FRESNO — The latest issue of the Journal of the Society for Armenian Studies, Volume 19, Number 2, December 2010, has been newly published and includes five original articles covering a variety of subjects in the humanities.
This issue includes a leading essay from Marc Nichanian on philology, titled “Orientalism and Neo-Archeology,” and is followed by Taner Akçam’s “The Relationship between Historians and Archival Records: A Critique of Single Source Scholarship on the Armenian Genocide,” which comments on the methodology of historians who declare that the Archive of the ATASE (General Staff Presidential Office of Military History and Strategic Study in Turkey) and its records are the most trustworthy. Akcam’s work is followed by a revision of what we know of Said Halim by Ahmet Seyhun in a paper titled “Said Halim and the Armenian Reform Project of 1914.” Two contributions on Armenian literature by Barlow Der Mugrdechian, on “The Role of the Family in Armenian-American Literature,” and Nanor Kebranian titled “Beyond ‘the Armenian’: Literature, Revolution, Ideology and Hagop Oshagan’s Haji Murat,” complete the essays section.
The December 2010 issue also includes Garabet K. Moumdjian’s review essay, “From ‘Hidden Armenians’ to ‘Hidden Jews’ to Primary Sources On Ottoman Reforms, and from Armenian Ethnographies to ‘Genocide Studies’ and Beyond: A Review Essay On Contemporary Turkish Publications,” which stands as a rare look inside the world of authors and scholars working on issues that ought to concern us. Eugene L. Taylor and Abraham D. Krikorian provide an updated research note on the Ravished Armenia Marquee Poster, which Amber Karlins first discussed in June 2010. Finally, JSAS 19:2 contains several book reviews, including Jonathan Conant Page, Ringing the Gotchnag: Two American Missionary Families in Turkey, 1855-1922 (Barbara J. Merguerian); Hratch K. Martirosyan, Etymological Dictionary of the Armenian Inherited Lexicon (John A. C. Greppin); Ece Temelkuran, Deep Mountain: Across the Turkish-Armenian Divide (Artin Aslanian); Valentina Calzolari and Jonathan Barnes (eds.), L’oeuvre de David l’Invincible et la transmission de la pensée grecque dans la tradition arménienne et syriaque (Robert W. Thomson); and Richard G. Hovannisian and Simon Payaslian (eds.), Armenian Constantinople (Joseph A. Kéchichian).

DATA BLOCK —

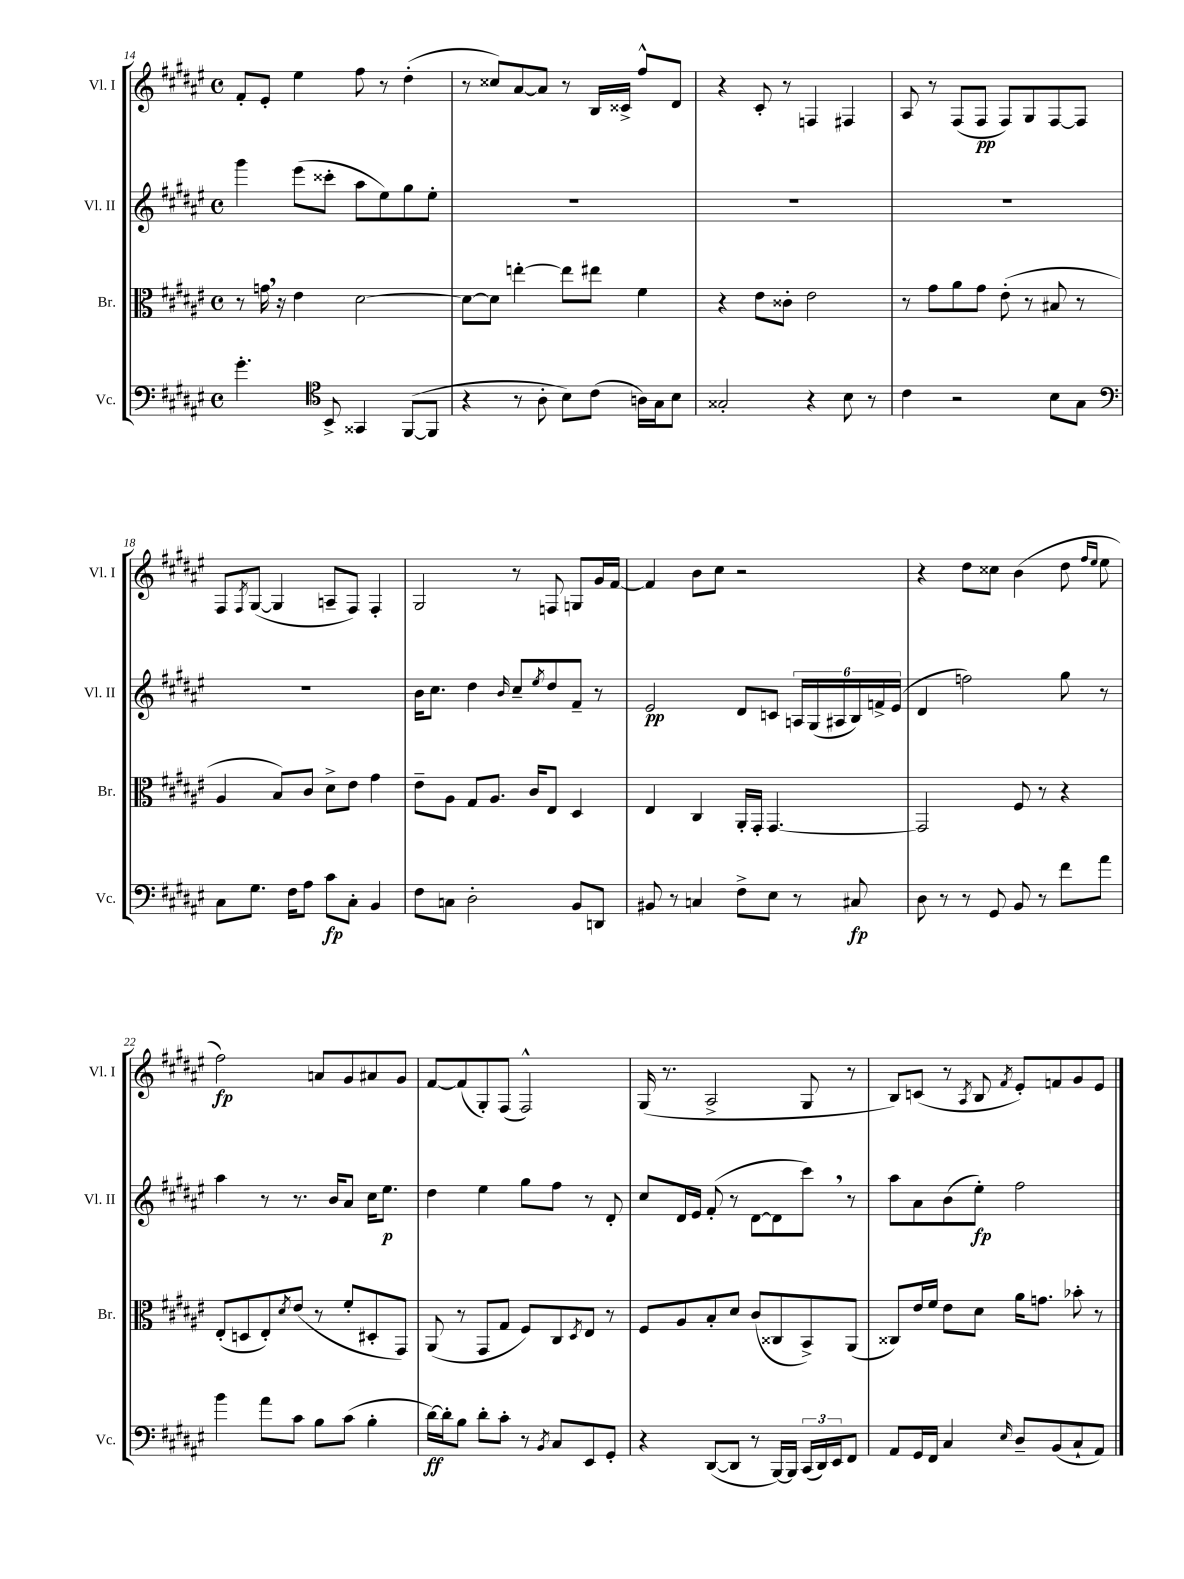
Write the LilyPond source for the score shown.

JOBS —
- a) In the journal announcement, reproduce the passage from "FRESNO — The" up to and including "in the humanities." word for word.
- b) List every person the journal announcement names as writing one of the book reviews in the issue.

THE RESPONSES —
- a)
FRESNO — The latest issue of the Journal of the Society for Armenian Studies, Volume 19, Number 2, December 2010, has been newly published and includes five original articles covering a variety of subjects in the humanities.

- b)
Barbara J. Merguerian
John A. C. Greppin
Artin Aslanian
Robert W. Thomson
Joseph A. Kéchichian